The employer must be able to demonstrate to the satisfaction of Revenue that, by reason of Covid-19 and the disruption that is being caused, there will occur in the period of 14 March to 30 June 2020 at least a 25% reduction either in the turnover of the employer’s business or in customer orders being received by the employer. The 25% reduction in turnover or customer orders may be applied at the level of the company or, if a company is formally structured into individual 'business divisions', at the level of the individual business division. Each business division of the company may be eligible for the subsidy; however, each business division of the company must be capable of being separately identified, or otherwise the company as a whole will be looked at. Each business division in a company must have a clearly defined and separate management structure separate to the other business divisions in the company and those structures must have been formalised and established before the outbreak of the pandemic.
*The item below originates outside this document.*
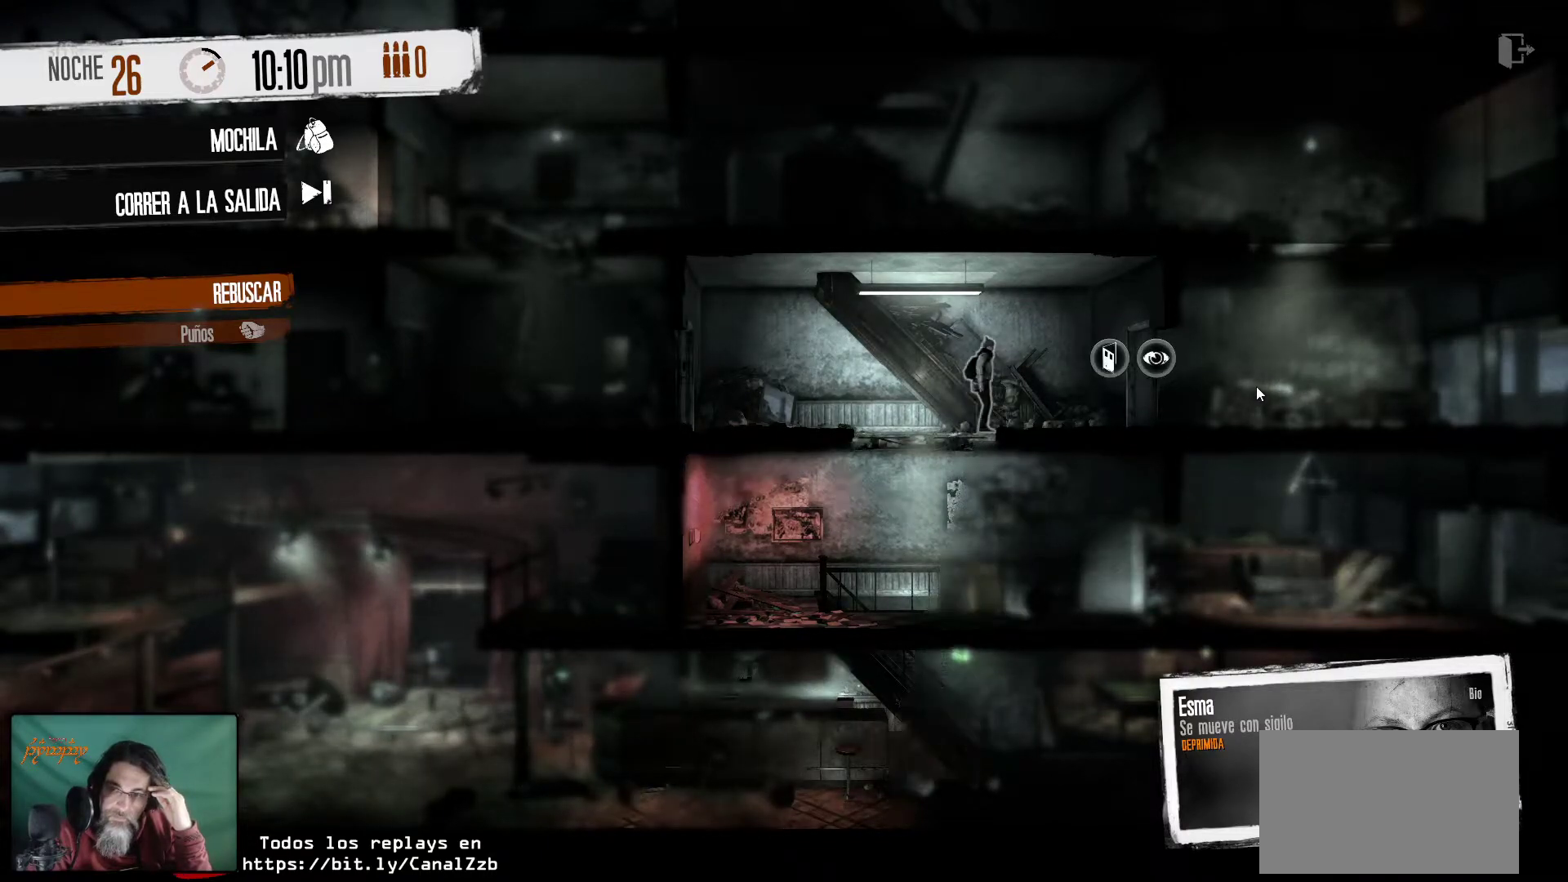
{"keys": [], "mouse": [], "mouse_move": "right", "events": []}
Revenue will examine closely the basis for entering the Scheme of certain Scheme applications that are made in respect of one or more of a company’s business divisions rather than made in respect of the overall company. Revenue has also advised that an 'alternative basis' test be applied where application of the 'turnover' and 'customer orders' tests do not adequately demonstrate a negative economic disruption.
Application for the Scheme is based on self-assessment principles and a qualifying employer will need to declare that it is significantly impacted by the crisis when applying - although Revenue has advised that this will not be considered a declaration of solvency. Revenue has advised that an employer is best placed to determine whether it meets the reduction threshold and that it may base its determination on the decline in orders in March 2020 in comparison to February 2020, or the likely turnover for the quarter compared to Q1 or, if appropriate, Q2 of 2019, or on any other basis that is reasonable.
Revenue has also advised that an employer that has been hit by a significant decline in business but that has strong cash reserves, which are not required to fund debt, will still qualify for the Scheme. However, the government would expect the employer to continue to pay a significant proportion of the employees’ wages.